Tuesday, 3 July 2012

How I've saved a third on our weekly food bill

Right off I should say I hate going to the supermarket.  I am not one of those people who is happy to trawl around several supermarkets just to find the best bargain.  I love watching Extreme Couponing (not that you can get such deals in the UK) but the notion of spending eight hours or more in a supermarket makes my blood run cold.  So just how do you go about cutting your food bill (without cutting quality).

1  Make a Menu  
The lovely Fluffrick and I have spent many a Friday night (we know how to live it up) wandering aimlessly around Sainsburys putting stuff in our trolley, getting to the checkout and having very little to make a meal from.  
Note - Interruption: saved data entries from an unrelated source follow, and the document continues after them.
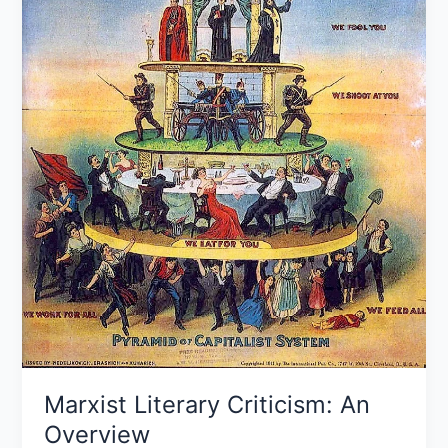
Marxist Literary Criticism: An
Overview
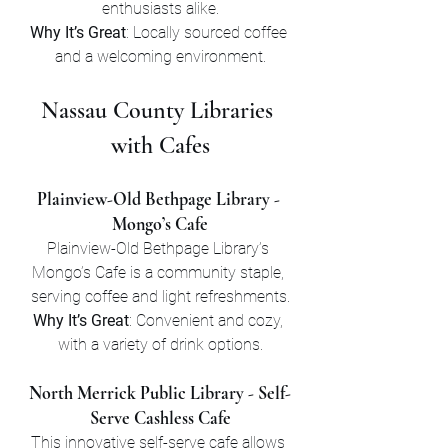
enthusiasts alike.
Why It’s Great
: Locally sourced coffee 
and a welcoming environment.
Nassau County Libraries 
with Cafes
Plainview-Old Bethpage Library - 
Mongo’s Cafe
Plainview-Old Bethpage Library’s 
Mongo’s Cafe is a community staple, 
serving coffee and light refreshments.
Why It’s Great
: Convenient and cozy, 
with a variety of drink options.
North Merrick Public Library - Self-
Serve Cashless Cafe
This innovative self-serve cafe allows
If you know what you are going to eat, you can plan what you are going to buy.

2  Write a List
This may seem obvious, but it is something I have only started to do within the last year or so.  It means you will get all the ingredients for all the meals you have planned and if you happen to put Chocolate on the list then you will just have to buy it.  Having a list does not mean you will never make an impulse purchase, but it will mean you will buy what you need.

3  Cut Down on the Meat
I know not everyone will approve of this notion, but meat is expensive especially if you want to buy higher welfare meat (as I do).  Meat Free Mondays is a fantastic idea (although personally I don't find Mondays a good day as it is the only day we are likely to have leftover chicken).  Just one day a week will save you money, but we now have 3 or 4 days a week meat free (sorry Mum) and it has definitely had an impact on what we spend.  I have found that the more spice you have the less you miss the meat, try a mushroom curry and lovely dahl and gobi aloo with naan bread and see if you miss the meat.

4  Don't Waste Food
 If you have made a menu and written a list, you shouldn't end up with a fridge full of things going out of date or spoiling.   I like to buy apples and bananas, but invariably don't always get them eaten before they start to go a little sad, but don't bin them, make an Apple Cake or Banana Bread.  Love Food Hate Waste is a great resource for ideas to use up leftovers and to guide you about not making too much to begin with.

5  Make Your Own Lunch
Today (well everyday this week actually) the lovely Fluffrick will be having Spiced Couscous with Vegetables, last week he had Brie, Cranberry sauce, salad and a homemade bread roll, next week it might be spicey bean tortilla wraps.  It costs a whole lot less to make you own lunch than to buy a sandwich everyday.

There is nothing earth shattering here, but there is no doubt it is saving us money.  We could undoubtedly save even more money if I was willing to cut down on quality.  I don't really "do" brands, that doesn't say quality to me, shop own brands are fine with me. To me quality is buying high welfare meat, sustainable fish and organic or locally produced fruit and veg.  

It does pain me to say that the way to save money is to plan, a menu, a list and the eat what you buy.  The added bonus of using a shopping list is that I can get round the supermarket a whole lot quicker and that is always a plus to me.